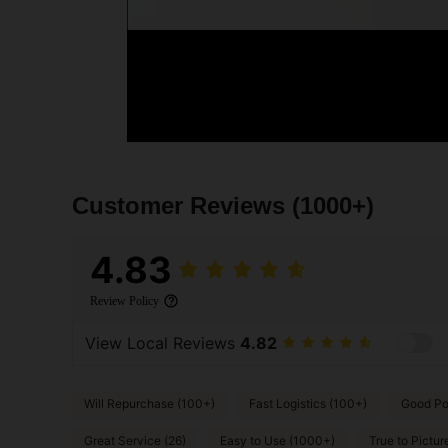
Customer Reviews
(1000+)
4.83
Review Policy
View Local Reviews
4.82
Will Repurchase (100+)
Fast Logistics (100+)
Good Por
Great Service (26)
Easy to Use (1000+)
True to Pictur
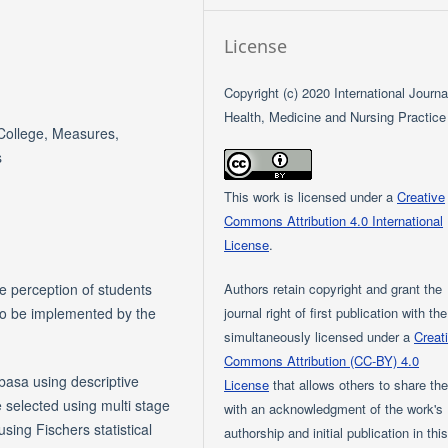
License
Copyright (c) 2020 International Journa
Health, Medicine and Nursing Practice
College, Measures,
s
This work is licensed under a
Creative
Commons Attribution 4.0 International
License
.
Authors retain copyright and grant the
e perception of students
journal right of first publication with th
to be implemented by the
simultaneously licensed under a
Creat
Commons Attribution (CC-BY) 4.0
sa using descriptive
License
that allows others to share th
e selected using multi stage
with an acknowledgment of the work's
ing Fischers statistical
authorship and initial publication in thi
☆ ☆ ☆
What you have to do
Can you write out every line of text in the listing above, word for word and in the same order, leaving out the pictures?

Answer section
Customer Reviews
(1000+)
4.83
Review Policy
View Local Reviews
4.82
Will Repurchase (100+)
Fast Logistics (100+)
Good Por
Great Service (26)
Easy to Use (1000+)
True to Pictur
License
Copyright (c) 2020 International Journa
Health, Medicine and Nursing Practice
College, Measures,
s
This work is licensed under a
Creative
Commons Attribution 4.0 International
License
.
Authors retain copyright and grant the
e perception of students
journal right of first publication with th
to be implemented by the
simultaneously licensed under a
Creat
Commons Attribution (CC-BY) 4.0
sa using descriptive
License
that allows others to share th
e selected using multi stage
with an acknowledgment of the work's
ing Fischers statistical
authorship and initial publication in thi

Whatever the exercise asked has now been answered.